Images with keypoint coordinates

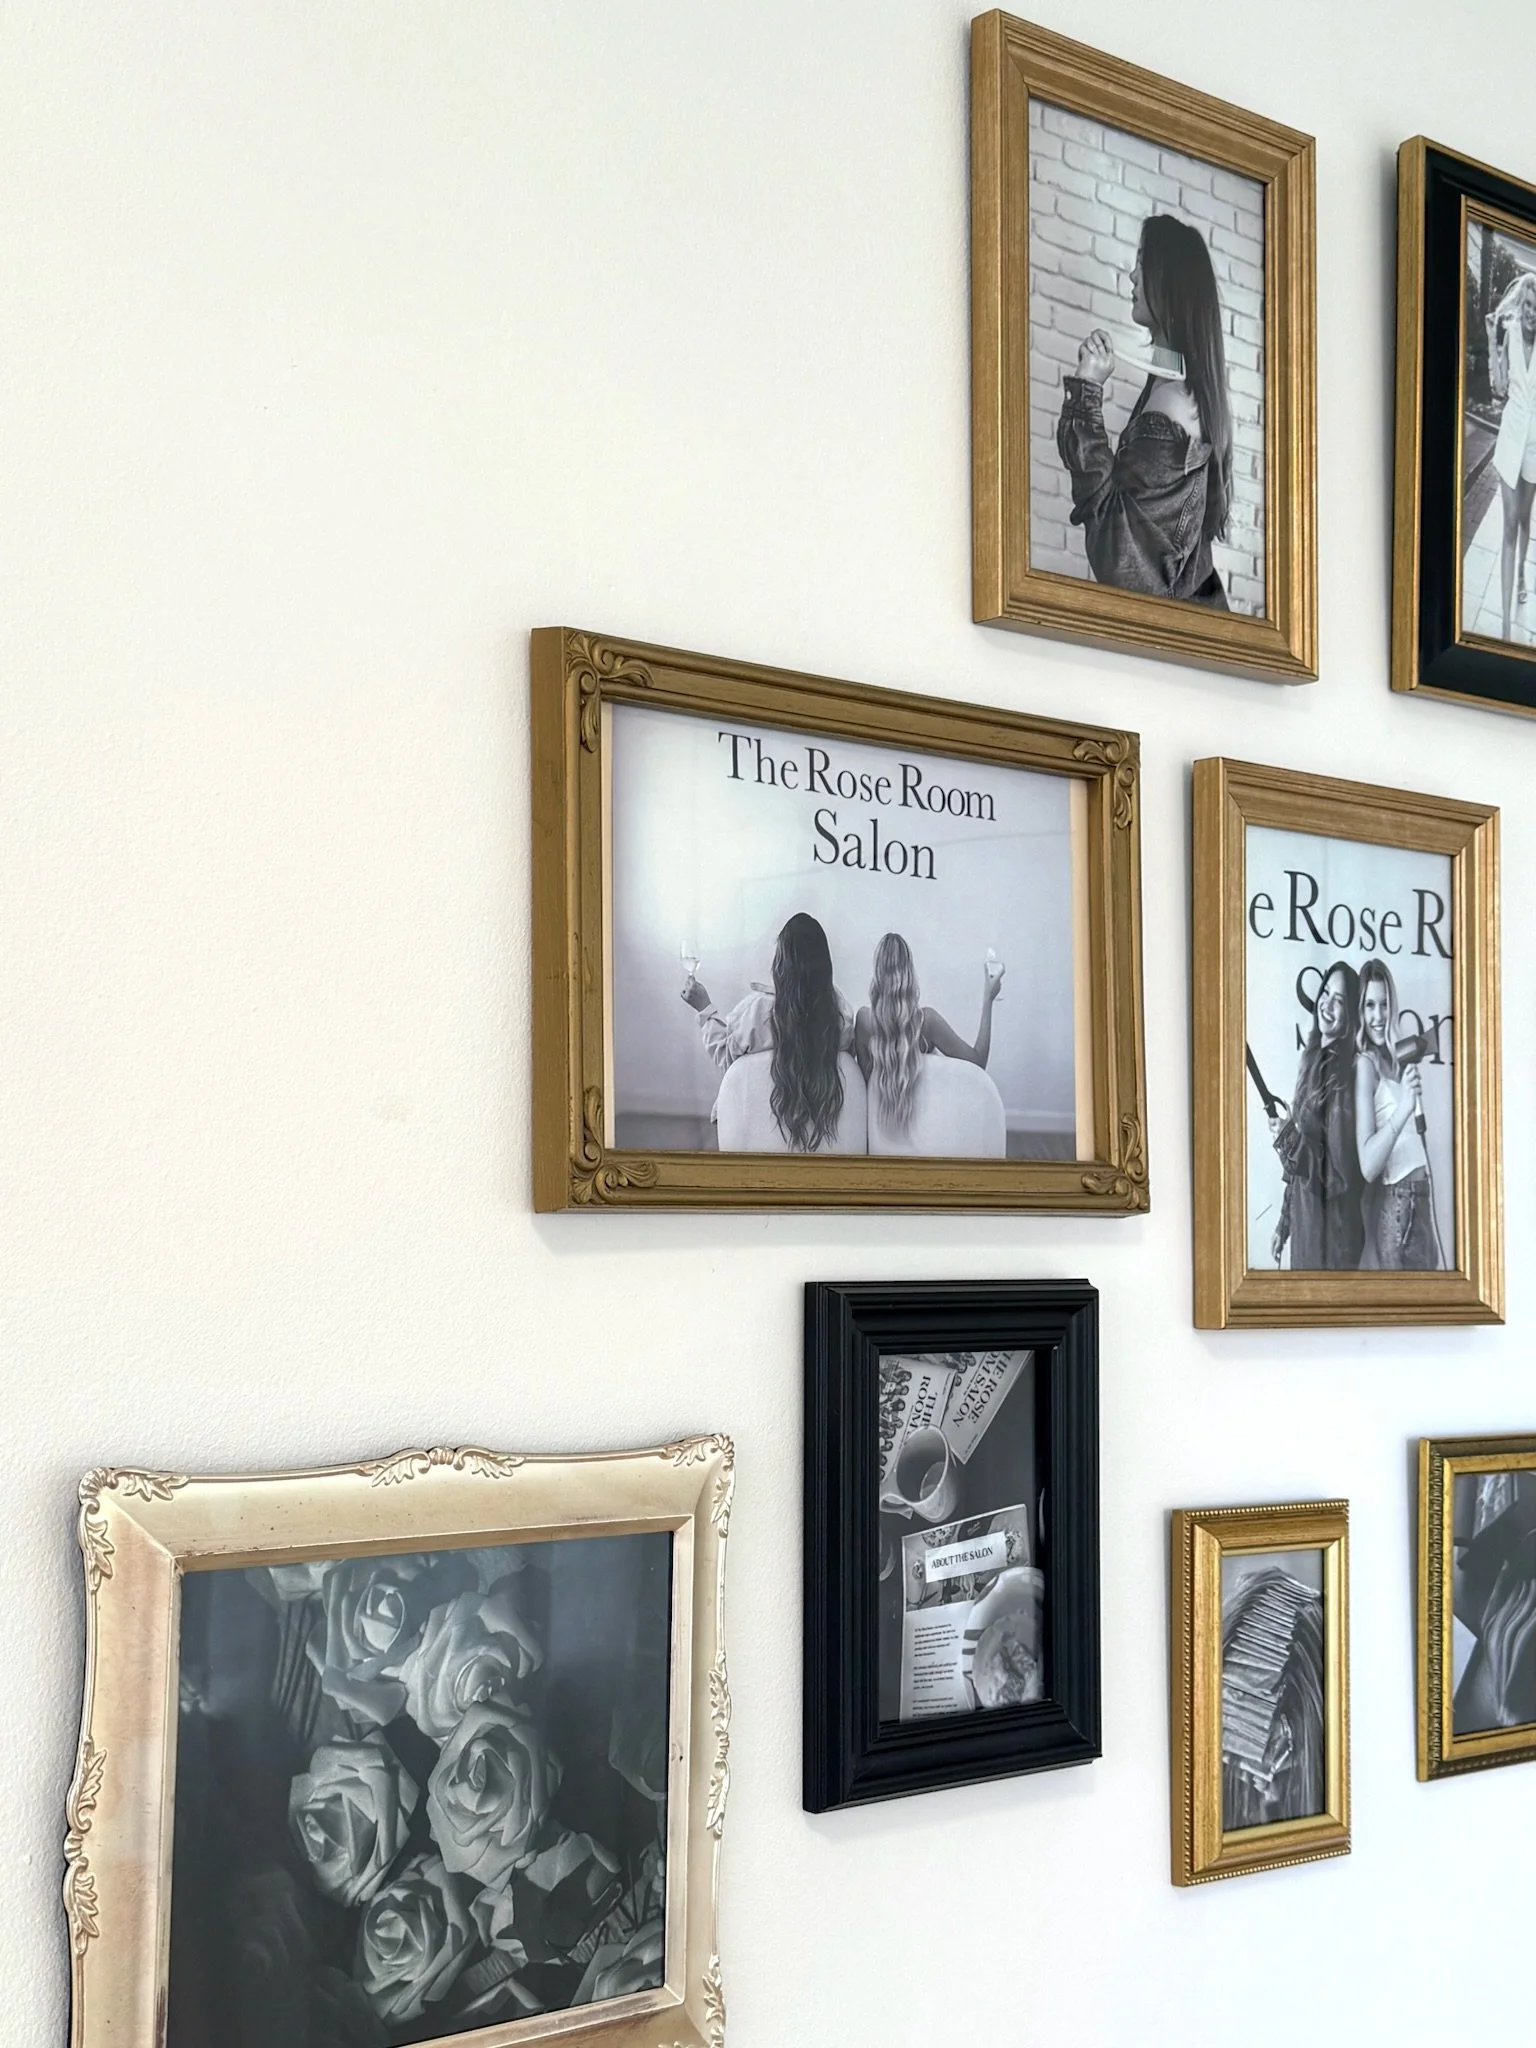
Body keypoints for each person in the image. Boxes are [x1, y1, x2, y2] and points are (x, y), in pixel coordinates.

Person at [1056, 212, 1235, 606]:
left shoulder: (1170, 408)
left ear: (1168, 281)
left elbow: (1119, 559)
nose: (1133, 275)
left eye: (1143, 262)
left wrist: (1087, 395)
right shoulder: (1180, 387)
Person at [680, 912, 854, 1152]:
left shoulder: (756, 1012)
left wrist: (705, 1009)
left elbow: (726, 1057)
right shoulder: (840, 1015)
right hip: (822, 1140)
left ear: (781, 961)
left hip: (755, 1140)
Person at [854, 932, 1005, 1134]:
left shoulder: (864, 1021)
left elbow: (865, 1089)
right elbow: (978, 1063)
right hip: (924, 1134)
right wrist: (988, 999)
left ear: (878, 974)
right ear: (909, 973)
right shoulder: (927, 1022)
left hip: (878, 1135)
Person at [1267, 961, 1364, 1272]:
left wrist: (1289, 1137)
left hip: (1330, 1241)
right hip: (1307, 1227)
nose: (1328, 1004)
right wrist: (1284, 1223)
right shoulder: (1312, 1059)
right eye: (1326, 993)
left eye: (1340, 1000)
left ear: (1350, 1016)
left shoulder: (1344, 1078)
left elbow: (1338, 1176)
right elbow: (1300, 1172)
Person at [1354, 958, 1441, 1270]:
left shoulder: (1398, 1058)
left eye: (1384, 1004)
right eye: (1369, 1005)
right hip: (1399, 1202)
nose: (1378, 1016)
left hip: (1422, 1197)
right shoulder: (1365, 1065)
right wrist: (1404, 1107)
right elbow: (1368, 1165)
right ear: (1360, 1011)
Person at [1487, 271, 1536, 638]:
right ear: (1523, 304)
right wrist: (1492, 340)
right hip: (1511, 435)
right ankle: (1504, 627)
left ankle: (1521, 572)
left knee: (1523, 518)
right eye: (1529, 305)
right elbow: (1500, 388)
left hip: (1534, 443)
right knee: (1508, 524)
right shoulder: (1511, 332)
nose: (1533, 313)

* Exercise instructions:
Could the entries above be restated word for word, with the pictures left out?

* Your solution:
Body keypoints for each person in the image. Boxes are [x1, y1, x2, y2] and points are (x, y), in pixel coordinates.

Person at [1056, 212, 1235, 606]:
left shoulder: (1170, 408)
left ear: (1168, 281)
left elbow: (1119, 559)
nose: (1133, 275)
left eye: (1143, 262)
left wrist: (1087, 395)
right shoulder: (1180, 387)
Person at [680, 912, 854, 1152]:
left shoulder: (756, 1012)
left wrist: (705, 1009)
left elbow: (726, 1057)
right shoulder: (840, 1015)
right hip: (822, 1140)
left ear: (781, 961)
left hip: (755, 1140)
Person at [854, 932, 1005, 1134]:
left shoulder: (864, 1021)
left elbow: (865, 1089)
right elbow: (978, 1063)
right hip: (924, 1134)
right wrist: (988, 999)
left ear: (878, 974)
right ear: (909, 973)
right shoulder: (927, 1022)
left hip: (878, 1135)
Person at [1267, 961, 1364, 1272]:
left wrist: (1289, 1137)
left hip: (1330, 1241)
right hip: (1307, 1227)
nose: (1328, 1004)
right wrist: (1284, 1223)
right shoulder: (1312, 1059)
right eye: (1326, 993)
left eye: (1340, 1000)
left ear: (1350, 1016)
left shoulder: (1344, 1078)
left elbow: (1338, 1176)
right elbow: (1300, 1172)
Person at [1354, 958, 1441, 1270]:
left shoulder: (1398, 1058)
left eye: (1384, 1004)
right eye: (1369, 1005)
right hip: (1399, 1202)
nose: (1378, 1016)
left hip: (1422, 1197)
right shoulder: (1365, 1065)
right wrist: (1404, 1107)
right elbow: (1368, 1165)
right ear: (1360, 1011)
Person at [1487, 271, 1536, 638]:
right ear: (1523, 304)
right wrist: (1492, 340)
right hip: (1511, 435)
right ankle: (1504, 627)
left ankle: (1521, 572)
left knee: (1523, 518)
right eye: (1529, 305)
right elbow: (1500, 388)
left hip: (1534, 443)
right knee: (1508, 524)
right shoulder: (1511, 332)
nose: (1533, 313)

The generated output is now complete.